HD Crash and why *nix is is better than Windows

Posted by Eric Hennigan
On August 2nd, 2007 at 09:08

Permalink | Trackback | Links In |

Comments (1) |
Posted in Idiocracy, Self, Tech*

Ok, so the site has been down for a week. That’s because my computer’s HD crashed. Fortunately, I was able to goto Staples and purchase 2 Seagate 500GB SATA drives. That’s 1TB purchased on a whim for $260! You couldn’t do that 1 year ago. I’ve set them up as a RAID 1 (mirror) so that one drive is a backup of the other.

Along the way, I had to copy all the stuff off the old drive, which caused an infinite loop for the automounter in both the Gentoo 2007.0 LiveCD and Ubuntu 7.04 CD. Using Ubuntu, you can kill the automounter, and mount by hand. I then copied all my data using ‘tar pipe tar’, (so that permissions, ownership, and timestamps are saved for all files) and saved this blog by exporting all the MySQL databases from within a chroot environment.

After installing a new OS (Gentoo Linux) onto the new drives. I just make myself a new user, and copy the saved version of my home directory onto the new system, making sure that my uid hasn’t changed. Restoring the website was just as easy: copy the webserver settings from the old HD to the new ones, and import the MySQL databases. The coolest thing of all in this world of paradise is that KDE has session management, and so all the browser windows that were open when the crash occurred just pop right back up, as if I’d never left.
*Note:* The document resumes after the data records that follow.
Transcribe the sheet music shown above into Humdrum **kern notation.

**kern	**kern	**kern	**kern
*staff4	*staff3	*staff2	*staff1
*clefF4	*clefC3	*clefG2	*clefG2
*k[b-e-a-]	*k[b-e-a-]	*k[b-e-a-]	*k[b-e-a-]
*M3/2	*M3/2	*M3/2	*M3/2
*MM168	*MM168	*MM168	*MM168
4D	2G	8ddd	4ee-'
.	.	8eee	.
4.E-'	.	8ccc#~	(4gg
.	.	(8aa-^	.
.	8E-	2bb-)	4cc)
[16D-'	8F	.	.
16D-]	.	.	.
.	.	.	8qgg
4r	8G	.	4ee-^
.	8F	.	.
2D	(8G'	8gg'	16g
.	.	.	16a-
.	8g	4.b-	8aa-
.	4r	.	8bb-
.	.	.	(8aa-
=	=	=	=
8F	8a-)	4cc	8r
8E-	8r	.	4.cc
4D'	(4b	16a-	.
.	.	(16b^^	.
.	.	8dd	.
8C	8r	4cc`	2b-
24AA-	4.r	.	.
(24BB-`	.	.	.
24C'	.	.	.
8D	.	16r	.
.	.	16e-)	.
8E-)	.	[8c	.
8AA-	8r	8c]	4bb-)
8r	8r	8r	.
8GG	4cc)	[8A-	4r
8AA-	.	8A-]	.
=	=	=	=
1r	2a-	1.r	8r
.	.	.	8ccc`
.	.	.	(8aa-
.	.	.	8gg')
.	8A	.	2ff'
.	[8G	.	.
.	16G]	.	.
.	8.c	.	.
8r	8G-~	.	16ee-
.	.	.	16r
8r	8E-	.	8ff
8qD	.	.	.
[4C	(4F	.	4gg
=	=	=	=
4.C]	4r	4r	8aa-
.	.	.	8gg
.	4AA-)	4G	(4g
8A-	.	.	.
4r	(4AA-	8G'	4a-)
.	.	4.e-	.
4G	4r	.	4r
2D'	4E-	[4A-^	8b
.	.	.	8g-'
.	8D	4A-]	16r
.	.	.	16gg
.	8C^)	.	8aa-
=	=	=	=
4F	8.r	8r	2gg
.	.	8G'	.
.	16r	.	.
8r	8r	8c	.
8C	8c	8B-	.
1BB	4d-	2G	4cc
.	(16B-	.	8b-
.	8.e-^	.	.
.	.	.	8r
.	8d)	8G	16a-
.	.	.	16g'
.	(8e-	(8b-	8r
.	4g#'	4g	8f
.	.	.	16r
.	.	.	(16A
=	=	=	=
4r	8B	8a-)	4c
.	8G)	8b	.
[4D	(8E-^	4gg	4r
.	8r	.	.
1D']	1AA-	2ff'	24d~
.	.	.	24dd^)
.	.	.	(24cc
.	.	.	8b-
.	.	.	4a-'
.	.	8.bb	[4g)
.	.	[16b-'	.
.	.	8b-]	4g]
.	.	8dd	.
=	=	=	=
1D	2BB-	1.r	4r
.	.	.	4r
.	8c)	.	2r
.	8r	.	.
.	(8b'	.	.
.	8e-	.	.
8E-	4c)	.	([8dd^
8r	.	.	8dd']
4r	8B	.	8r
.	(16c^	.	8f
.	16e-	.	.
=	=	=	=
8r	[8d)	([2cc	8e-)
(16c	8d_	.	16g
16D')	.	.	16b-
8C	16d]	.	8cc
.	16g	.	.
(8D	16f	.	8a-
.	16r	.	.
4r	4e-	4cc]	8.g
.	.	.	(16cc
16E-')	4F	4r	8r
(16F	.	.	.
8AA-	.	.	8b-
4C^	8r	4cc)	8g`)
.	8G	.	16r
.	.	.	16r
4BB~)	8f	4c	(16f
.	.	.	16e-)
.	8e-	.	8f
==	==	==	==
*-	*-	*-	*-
Ok, so it took awhile, but I’ve got everything back. Let’s explore how this would have worked on a Windows system. Well, since that drive refused to boot, and then also refused to automount, all that data would have been lost forever. Even supposing that I could access it, I’d have to copy all my user preferences. That requires visiting many different directories, C:/Documents and Settings/User/* for most stuff, but then what about IE bookmarks, and email, or stuff on my Desktop? All this stuff resides in different places!! Fine, so you could, potentially, comb the system and save all that stuff. What about a website? Well, you can export stuff from a database just as easily (but that assumes it’s running, which means the drive would have to be booted). Pretending that we could’ve come this far, and that we copied all this stuff onto the new system, there’s still one last hurdle: All the applications have their default behavior restored! Customizations like that require copying registry entries, a prohibitively daunting task.

KISS wins again! You see, in *nix-land all application settings are kept in plain ascii text files in the /etc directory, and all user preferences are similarly kept in the users home directory. But in the world of Gates, user preferences are either in registry entries, or spread out all over the system in crazy directories, in proprietary binary formats. Windows as a software system suffers serious design flaws, and the fact that the name Microsoft is associated with computers, is an embarrassment to the industry.